ABIKO, Chiba Prefecture--Stylist Tomohiro Yoshizawa knows firsthand the positive effects that getting a simple haircut can have on people with low self-esteem.

Chopping his long locks proved to be a crucial event that helped Yoshizawa, 29, gain the confidence to escape his life as a social recluse, or "hikikomori."

Yoshizawa, who works at Avenir salon’s Abiko branch near JR Abiko Station, leads a group of hairdressers and others who are helping people who seldom venture out for psychological or other reasons, by regularly organizing events to change their appearance.

“We will provide encouragement for people who have gone into their shells,” he said.

Under the Beautiful Life Project, hairdressers cut participants' hair and other specialists offer them advice on selection of clothes and makeup. Participants get to take home photos of their new hairstyles and appearance to help them regain the confidence to venture out. These services are available for 3,000 yen ($28), including tax.

“We're doing these things to give people a good opportunity to start something by changing their looks,” Yoshizawa said.

Yoshizawa was bullied when he was a second-year junior high school student and refused to attend classes for half a year. He said he rarely communicated with others during the period.

One day, however, he was gripped by the thought that “doing nothing is bad and I have to transform myself,” and visited a nearby hair salon to get his long hair cut.

“A male stylist kindly took care of me,” he said. “I was impressed that he cut my hair just as I had hoped. The experience gave me confidence.”

After that, Yoshizawa started going to school again. After graduating from high school, he enrolled in a vocational school to become a hairdresser and then began working at Avenir.

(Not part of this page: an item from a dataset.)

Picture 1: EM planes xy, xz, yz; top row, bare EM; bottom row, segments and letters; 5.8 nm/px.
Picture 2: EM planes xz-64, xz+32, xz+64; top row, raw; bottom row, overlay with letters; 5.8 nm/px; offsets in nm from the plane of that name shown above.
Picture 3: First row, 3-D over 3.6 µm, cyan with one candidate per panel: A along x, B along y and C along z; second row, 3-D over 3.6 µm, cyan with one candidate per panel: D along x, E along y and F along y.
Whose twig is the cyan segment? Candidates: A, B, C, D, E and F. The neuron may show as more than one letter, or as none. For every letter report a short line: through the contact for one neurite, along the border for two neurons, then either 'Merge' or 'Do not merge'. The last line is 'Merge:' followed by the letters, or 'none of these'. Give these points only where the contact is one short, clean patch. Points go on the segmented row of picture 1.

When he was starting the Beautiful Life Project, Yoshizawa asked some friends and others for help. A clothing coordinator, a makeup artist, a photographer and a life counselor joined the program.

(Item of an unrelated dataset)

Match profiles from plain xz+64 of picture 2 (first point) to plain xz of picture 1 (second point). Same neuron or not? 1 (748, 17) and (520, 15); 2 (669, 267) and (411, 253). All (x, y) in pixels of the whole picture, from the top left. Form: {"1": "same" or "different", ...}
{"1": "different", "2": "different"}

The five-member group began its activities in December 2017. It held events for hikikomori on eight occasions last year when Avenir was closed.

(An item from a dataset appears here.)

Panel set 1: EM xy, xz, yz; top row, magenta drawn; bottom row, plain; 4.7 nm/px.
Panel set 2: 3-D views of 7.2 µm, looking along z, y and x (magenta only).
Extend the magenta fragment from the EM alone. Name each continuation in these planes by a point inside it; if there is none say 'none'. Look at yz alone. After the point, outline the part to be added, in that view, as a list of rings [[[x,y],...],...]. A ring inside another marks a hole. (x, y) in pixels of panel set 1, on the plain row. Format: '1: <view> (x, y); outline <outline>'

They sought participants through a hikikomori support organization and other means. Seventy current and former shut-ins in their teens to 40s took part, according to Yoshizawa.

The group's second event this year was held in mid-April.

A 41-year-old man from Tokyo said it was his fourth time to join the program.

“I feel better,” he said after having his hair fashionably trimmed. “I'm happy because I really feel like a new person.”

A 22-year-old woman from Kashiwa, Chiba Prefecture, who participated said she developed depression at age 19 and is now trying to readjust to society.

“(Having someone cut my hair) cheers me up and makes me feel like working hard for a brighter future,” she said.